(TEXT PROVIDED)

┌──

Skip to main content

Keyword Spotting with TensorFlow Lite

Introduction

This project demonstrates how to use TensorFlow Lite for keyword spotting on the ReSpeaker 2-Mics Pi HAT v2. Keyword spotting allows for real-time detection of predefined words from audio input, enabling applications such as voice-controlled devices and interactive systems. We will guide you through the steps to train a TensorFlow Lite model, deploy it on the ReSpeaker HAT, and run speech recognition locally.

Hardware and Software Requirements

  • Hardware: Raspberry Pi with ReSpeaker 2-Mics Pi HAT v2
  • Software: TensorFlow Lite, Google Colab, Python, and supporting libraries

Applications

Keyword spotting can be applied in:

  • Smart home devices
  • Voice-controlled robots
  • Interactive kiosks

What is TensorFlow Lite?

TensorFlow Lite is a lightweight version of TensorFlow designed for mobile and embedded devices. It enables machine learning inference with low latency and small binary sizes, making it ideal for running models on edge devices like Raspberry Pi.

Train and Get TensorFlow Lite Model

Dataset

We will use a subset of the Speech Commands dataset for training. The dataset contains WAV audio files of people saying different words, collected by Google and released under a CC BY license. The dataset can be downloaded from here. For more information on datasets, refer to this guide.

└──

(GIVEN INFORMATION)
┌──

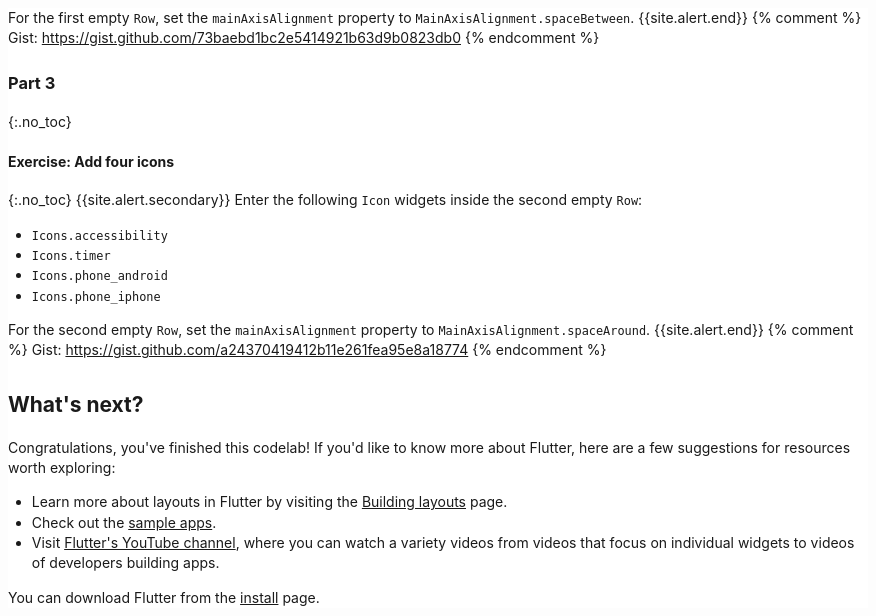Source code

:   For the first empty `Row`,
  set the `mainAxisAlignment` property to
  `MainAxisAlignment.spaceBetween`.
{{site.alert.end}}
{% comment %}
  Gist: https://gist.github.com/73baebd1bc2e5414921b63d9b0823db0
{% endcomment %}
<iframe src="{{site.custom.dartpad.embed-flutter-prefix}}?id=73baebd1bc2e5414921b63d9b0823db0&amp;theme=dark&amp;split=60&amp;ga_id=contact_info" width="100%" height="400px"></iframe>

### Part 3
{:.no_toc}
#### Exercise: Add four icons
{:.no_toc}
{{site.alert.secondary}}
  Enter the following `Icon` widgets inside the second empty `Row`:

  * `Icons.accessibility`
  * `Icons.timer`
  * `Icons.phone_android`
  * `Icons.phone_iphone`

  For the second empty `Row`,
  set the `mainAxisAlignment` property to
  `MainAxisAlignment.spaceAround`.
{{site.alert.end}}
{% comment %}
  Gist: https://gist.github.com/a24370419412b11e261fea95e8a18774
{% endcomment %}
<iframe src="{{site.custom.dartpad.embed-flutter-prefix}}?id=a24370419412b11e261fea95e8a18774&amp;theme=dark&amp;split=60&amp;ga_id=four_icons" width="100%" height="400px"></iframe>

## What's next?

Congratulations, you've finished this codelab!
If you'd like to know more about Flutter,
here are a few suggestions for resources worth exploring:

* Learn more about layouts in Flutter by
  visiting the [Building layouts][] page.
* Check out the [sample apps][].
* Visit [Flutter's YouTube channel][],
  where you can watch a variety videos from
  videos that focus on individual widgets
  to videos of developers building apps.

You can download Flutter from the [install][] page.




[Building layouts]: /docs/development/ui/layout
[Cupertino]: {{site.api}}/flutter/cupertino/CupertinoApp-class.html
[DartPad issue]: {{site.github}}/dart-lang/dart-pad/issues/new
[Flutter's YouTube channel]: https://www.youtube.com/channel/UCwXdFgeE9KYzlDdR7TG9cMw
[GitHub]: {{site.github}}/flutter/website/tree/master/examples/layout/sizing/images
[install]: /docs/get-started/install
[Material]: {{site.api}}/flutter/material/MaterialApp-class.html
[Material Color palette]: {{site.api}}/flutter/material/Colors-class.html
[Material Icon library]: {{site.api}}/flutter/material/Icons-class.html
[sample apps]: {{site.github}}/flutter/samples/blob/master/INDEX.md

└──

(WORK TO BE COMPLETED) Extend the keyword spotting tutorial for the ReSpeaker HAT, picking up right after its last sentence about the Speech Commands dataset.

(EXPECTED OUTPUT)
Why Use Google Colab?

Google Colab is a cloud-based platform for running Jupyter notebooks. It provides free access to GPU resources, making it an excellent choice for training machine learning models without requiring local computation power.

Steps

Now we will use a Google Colab Notebook to perform the data training and generate a TensorFlow Lite model in .tflite format.

  • Step 1. Open this Python Notebook

    Load Notebook

    By default, it will load the mini Speech Commands dataset which is a smaller version of the Speech Commands dataset. The original dataset consists of over 105,000 audio files in the WAV (Waveform) audio file format of people saying 35 different words. This data was collected by Google and released under a CC BY license.

  • Step 2. Connect to a new runtime by selecting Changing runtime type -> CPU -> Save, then click Connect.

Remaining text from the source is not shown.